▸ WORK REQUIRED
Copy the entries below word for word, leaving out the pictures.

▸ INPUT MATERIAL
☆ ☆ ☆

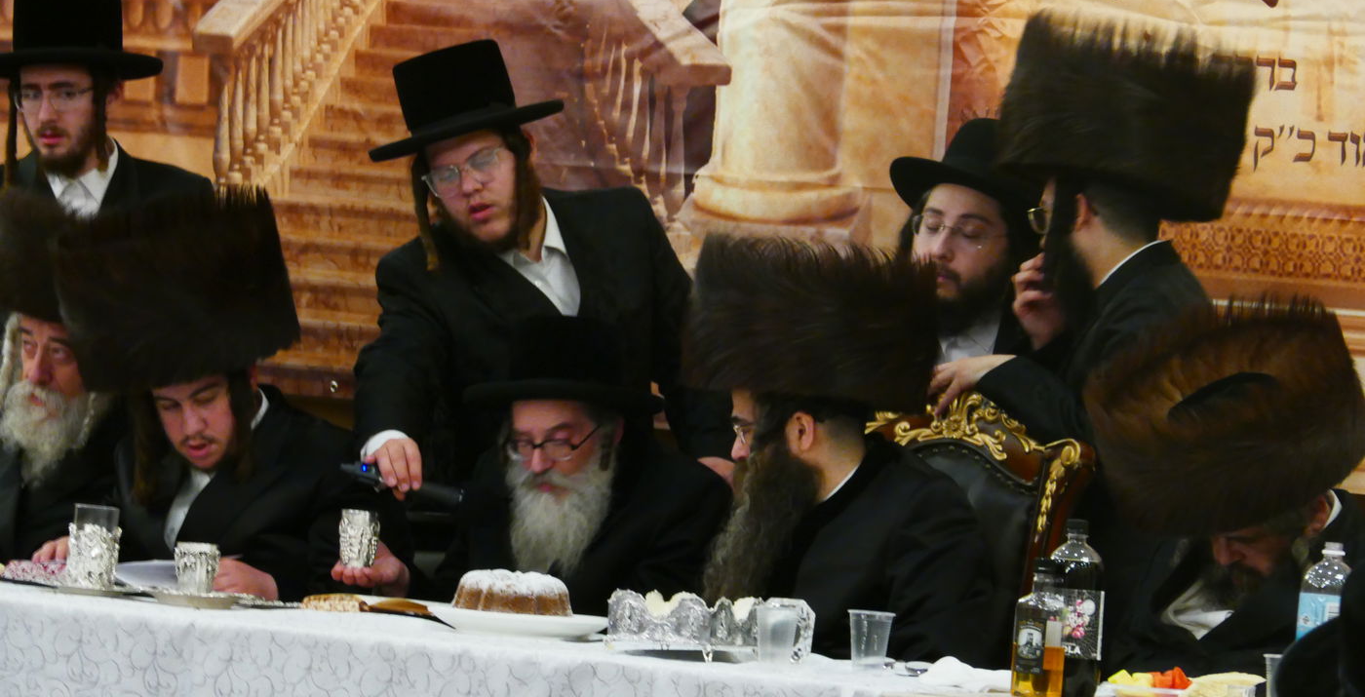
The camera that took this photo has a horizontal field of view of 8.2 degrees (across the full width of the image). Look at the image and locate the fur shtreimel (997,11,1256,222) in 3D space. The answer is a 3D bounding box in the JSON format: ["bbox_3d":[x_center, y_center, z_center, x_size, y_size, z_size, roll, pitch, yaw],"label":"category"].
[{"bbox_3d":[0.757,-0.396,16.150,0.395,0.265,0.385,13,2,18],"label":"fur shtreimel"}]

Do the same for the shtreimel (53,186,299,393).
[{"bbox_3d":[-0.865,-0.100,16.200,0.380,0.225,0.390,-11,15,3],"label":"shtreimel"}]

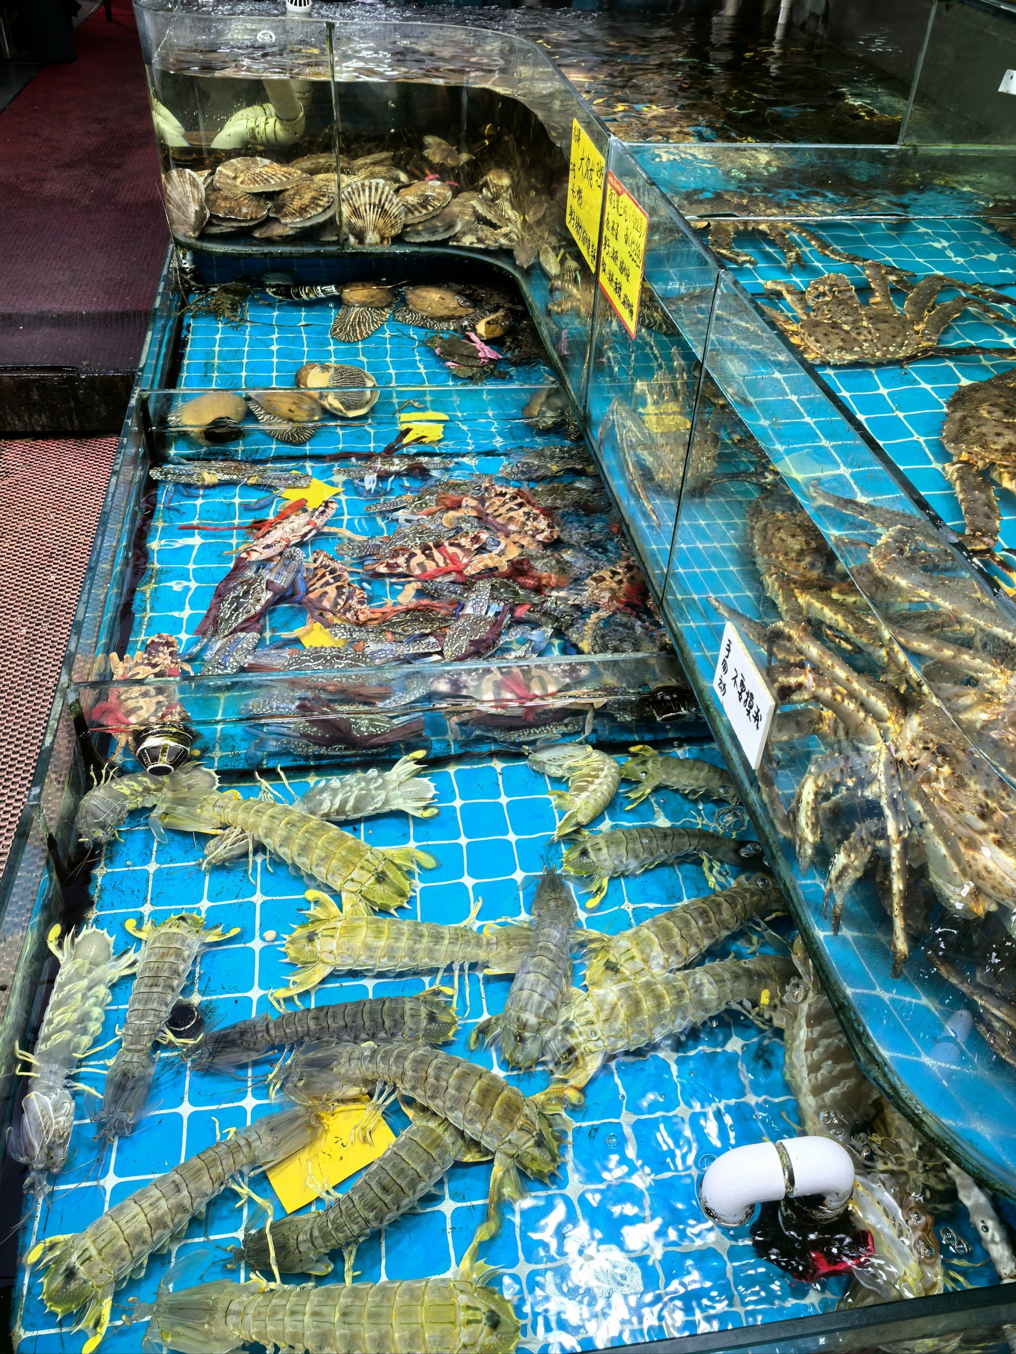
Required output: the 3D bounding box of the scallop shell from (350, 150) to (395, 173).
[{"bbox_3d":[-0.272,-1.027,2.110,0.095,0.035,0.090,-4,42,-8],"label":"scallop shell"}]

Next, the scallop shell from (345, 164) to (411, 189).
[{"bbox_3d":[-0.261,-1.001,2.125,0.135,0.050,0.115,-4,54,-8],"label":"scallop shell"}]

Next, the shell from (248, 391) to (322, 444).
[{"bbox_3d":[-0.349,-0.402,1.647,0.120,0.065,0.082,13,43,11],"label":"shell"}]

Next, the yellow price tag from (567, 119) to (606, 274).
[{"bbox_3d":[0.111,-0.701,1.534,0.003,0.148,0.213,-4,42,-8],"label":"yellow price tag"}]

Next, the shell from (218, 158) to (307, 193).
[{"bbox_3d":[-0.478,-0.974,2.053,0.165,0.055,0.125,-4,54,-8],"label":"shell"}]

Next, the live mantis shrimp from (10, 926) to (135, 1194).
[{"bbox_3d":[-0.357,0.298,0.859,0.073,0.038,0.220,-3,42,-6],"label":"live mantis shrimp"}]

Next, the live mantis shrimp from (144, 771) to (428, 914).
[{"bbox_3d":[-0.221,0.160,1.046,0.297,0.045,0.085,14,43,12],"label":"live mantis shrimp"}]

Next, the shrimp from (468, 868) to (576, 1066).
[{"bbox_3d":[0.025,0.254,0.946,0.063,0.040,0.214,8,42,6],"label":"shrimp"}]

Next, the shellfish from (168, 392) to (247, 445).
[{"bbox_3d":[-0.464,-0.399,1.634,0.116,0.070,0.085,-4,42,-8],"label":"shellfish"}]

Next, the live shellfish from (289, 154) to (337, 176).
[{"bbox_3d":[-0.354,-0.944,1.958,0.110,0.037,0.105,2,42,-2],"label":"live shellfish"}]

☆ ☆ ☆

▸ RESPONSE BELOW
The camera that took this photo has a horizontal field of view of 8.2 degrees (across the full width of the image). Look at the image and locate the fur shtreimel (997,11,1256,222) in 3D space. The answer is a 3D bounding box in the JSON format: ["bbox_3d":[x_center, y_center, z_center, x_size, y_size, z_size, roll, pitch, yaw],"label":"category"].
[{"bbox_3d":[0.757,-0.396,16.150,0.395,0.265,0.385,13,2,18],"label":"fur shtreimel"}]

Do the same for the shtreimel (53,186,299,393).
[{"bbox_3d":[-0.865,-0.100,16.200,0.380,0.225,0.390,-11,15,3],"label":"shtreimel"}]

Required output: the 3D bounding box of the scallop shell from (350, 150) to (395, 173).
[{"bbox_3d":[-0.272,-1.027,2.110,0.095,0.035,0.090,-4,42,-8],"label":"scallop shell"}]

Next, the scallop shell from (345, 164) to (411, 189).
[{"bbox_3d":[-0.261,-1.001,2.125,0.135,0.050,0.115,-4,54,-8],"label":"scallop shell"}]

Next, the shell from (248, 391) to (322, 444).
[{"bbox_3d":[-0.349,-0.402,1.647,0.120,0.065,0.082,13,43,11],"label":"shell"}]

Next, the yellow price tag from (567, 119) to (606, 274).
[{"bbox_3d":[0.111,-0.701,1.534,0.003,0.148,0.213,-4,42,-8],"label":"yellow price tag"}]

Next, the shell from (218, 158) to (307, 193).
[{"bbox_3d":[-0.478,-0.974,2.053,0.165,0.055,0.125,-4,54,-8],"label":"shell"}]

Next, the live mantis shrimp from (10, 926) to (135, 1194).
[{"bbox_3d":[-0.357,0.298,0.859,0.073,0.038,0.220,-3,42,-6],"label":"live mantis shrimp"}]

Next, the live mantis shrimp from (144, 771) to (428, 914).
[{"bbox_3d":[-0.221,0.160,1.046,0.297,0.045,0.085,14,43,12],"label":"live mantis shrimp"}]

Next, the shrimp from (468, 868) to (576, 1066).
[{"bbox_3d":[0.025,0.254,0.946,0.063,0.040,0.214,8,42,6],"label":"shrimp"}]

Next, the shellfish from (168, 392) to (247, 445).
[{"bbox_3d":[-0.464,-0.399,1.634,0.116,0.070,0.085,-4,42,-8],"label":"shellfish"}]

Next, the live shellfish from (289, 154) to (337, 176).
[{"bbox_3d":[-0.354,-0.944,1.958,0.110,0.037,0.105,2,42,-2],"label":"live shellfish"}]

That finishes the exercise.